* TEXTO PARA ANÁLISE
--
É mentira que o Banco Central seja independente. Ele está atrelado, hoje, aos interesses dos banqueiros e rentistas que vivem de juros
Após sete anos de um golpe de Estado, que derrubou a presidenta Dilma, podemos avaliar com mais clareza as consequências desse processo constituído sob o programa “Ponte Para o Futuro” de Michel Temer, que propunha as mais diversas privatizações e retiradas de direito, visando apenas o ganho de uma pequena parcela da sociedade brasileira, que vive da exploração do trabalho alheio. A eleição de Jair Bolsonaro em 2018, com Lula preso injustamente, coloca os militares em cena, garantindo os avanços das reformas neoliberais restantes. De lá para cá, o trabalho e a aposentadoria foram profundamente prejudicados por esse projeto. Hoje, trabalhamos mais para ganhar menos, e com direito a aposentadoria restringido.
Como se esse cenário de crise social e econômica não fosse o suficiente, o Comitê de Política Monetária do Banco Central, declarado independente por Jair Bolsonaro por pressão dos banqueiros, mantém há meses a Selic – taxa básica de juros – a 13,75% ao ano, a segunda maior taxa de juros no mundo. Isso significa que a cada compra parcelada, esse percentual será cobrado, além do pagamento de empréstimos e transações financeiras.
Como consequência, no âmbito pessoal, os juros altos impedem que as famílias comprem seus bens parcelados, bem como peçam crédito para financiamento e, no caso de quem já tinha dívidas, tenha mais dificuldade de pagá-las.
No âmbito social, os juros altos reduzem a possibilidade no investimento na produção e no desenvolvimento econômico, o que não gera empregos. Segundo a Confederação Nacional da Indústria (CNI), 71% das empresas apontam que a taxa Selic é o principal impeditivo para ter acesso a crédito.
--
* QUESTÕES PARA RESPONDER
(a) Com base no texto sobre o Banco Central, responda:
(i) Qual era o nome do programa de Michel Temer mencionado no texto?
(ii) Em que patamar anual o Comitê de Política Monetária mantém a Selic?
(iii) Segundo a CNI, que percentual das empresas aponta a Selic como o principal impeditivo para o acesso a crédito?
(b) Prossiga o texto sobre o Banco Central e os juros altos a partir de sua última frase.
--
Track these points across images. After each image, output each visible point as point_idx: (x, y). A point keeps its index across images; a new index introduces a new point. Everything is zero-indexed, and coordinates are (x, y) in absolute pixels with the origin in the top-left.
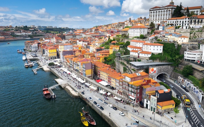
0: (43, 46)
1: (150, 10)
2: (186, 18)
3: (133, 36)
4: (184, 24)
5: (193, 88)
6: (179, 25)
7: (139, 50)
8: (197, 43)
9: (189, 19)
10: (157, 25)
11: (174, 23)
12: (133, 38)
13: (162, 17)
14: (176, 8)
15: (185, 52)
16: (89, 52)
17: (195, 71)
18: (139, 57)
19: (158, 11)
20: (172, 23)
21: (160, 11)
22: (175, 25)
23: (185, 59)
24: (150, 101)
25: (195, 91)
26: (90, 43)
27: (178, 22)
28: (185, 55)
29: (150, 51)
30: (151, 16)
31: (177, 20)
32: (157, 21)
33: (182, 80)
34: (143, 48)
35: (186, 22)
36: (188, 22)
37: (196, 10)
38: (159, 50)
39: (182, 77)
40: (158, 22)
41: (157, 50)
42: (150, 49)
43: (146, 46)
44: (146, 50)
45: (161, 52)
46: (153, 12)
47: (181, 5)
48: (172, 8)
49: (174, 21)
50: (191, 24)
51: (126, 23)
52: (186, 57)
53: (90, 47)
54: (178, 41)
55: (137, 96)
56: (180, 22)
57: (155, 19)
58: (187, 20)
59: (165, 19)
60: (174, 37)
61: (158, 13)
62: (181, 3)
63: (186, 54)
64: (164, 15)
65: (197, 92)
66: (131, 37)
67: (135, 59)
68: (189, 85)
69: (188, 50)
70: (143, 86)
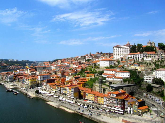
0: (20, 76)
1: (114, 48)
2: (140, 54)
3: (104, 66)
4: (139, 58)
5: (155, 99)
6: (136, 58)
7: (112, 76)
8: (150, 70)
9: (142, 54)
10: (121, 58)
11: (133, 57)
12: (104, 68)
13: (123, 53)
14: (132, 47)
15: (144, 76)
16: (66, 80)
17: (153, 88)
18: (113, 81)
19: (119, 48)
20: (131, 57)
21: (121, 48)
22: (133, 58)
23: (145, 81)
24: (133, 108)
25: (157, 100)
27: (135, 56)
29: (121, 76)
30: (115, 52)
31: (135, 55)
32: (119, 56)
33: (146, 95)
34: (116, 75)
35: (140, 56)
36: (142, 56)
38: (127, 75)
39: (145, 93)
41: (126, 75)
42: (121, 75)
43: (117, 73)
44: (118, 76)
45: (129, 77)
46: (115, 49)
47: (134, 45)
48: (129, 47)
49: (133, 55)
50: (144, 57)
51: (87, 56)
52: (145, 79)
53: (66, 76)
54: (138, 69)
55: (122, 106)
56: (137, 56)
57: (118, 54)
58: (141, 55)
59: (125, 54)
60: (135, 66)
61: (119, 50)
63: (145, 77)
64: (124, 51)
65: (158, 100)
66: (101, 67)
67: (111, 82)
68: (151, 97)
69: (145, 75)
70: (125, 99)
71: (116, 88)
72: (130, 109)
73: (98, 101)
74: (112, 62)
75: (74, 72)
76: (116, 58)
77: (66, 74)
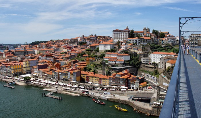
--
* RESPOSTAS ÀS QUESTÕES
(a)
(i) “Ponte Para o Futuro”.
(ii) 13,75% ao ano.
(iii) 71%.

(b)
Por isso, prejudica não apenas o cotidiano das famílias brasileiras que querem melhorar suas vidas com bens de consumo, mas também quem é comprometido com um projeto de desenvolvimento para o país, que envolve investimento na produção, nos mantendo dependentes da lógica da especulação financeira.
E mesmo não querendo investir ou financiar, o povo brasileiro também paga a conta, pois ao subir a taxa Selic, a dívida pública passou de 2% para 10% do PIB, que corresponde a 920 bilhões por ano, pagos aos bancos, que ficam com 53,6% desse valor, segundo a economista Mônica de Bolle, da Universidade de Johns Hopkins nos EUA.
A justificativa do Banco Central para a taxa abusiva é de que os juros precisam ficar altos para controlar a inflação – nível geral dos preços de bens e serviços -, que sobe quando a população compra mais do que é produzido, e quando os juros estão altos as pessoas compram menos, desacelerando a economia e reduzindo o preço geral pela diminuição da demanda. Porém, no caso do Brasil, o consumo já estava em queda, como mostra o IPCA, que soma 3,16% em 12 meses, ou seja, é o menor índice de inflação dos últimos três anos, combinado aos recordes de endividamento das famílias, demonstrando que as famílias compraram menos e se endividaram mais no último período. Inclusive, no mês de junho o Brasil teve uma deflação, segundo o IBGE. Ou seja, o argumento do BC não é verdadeiro.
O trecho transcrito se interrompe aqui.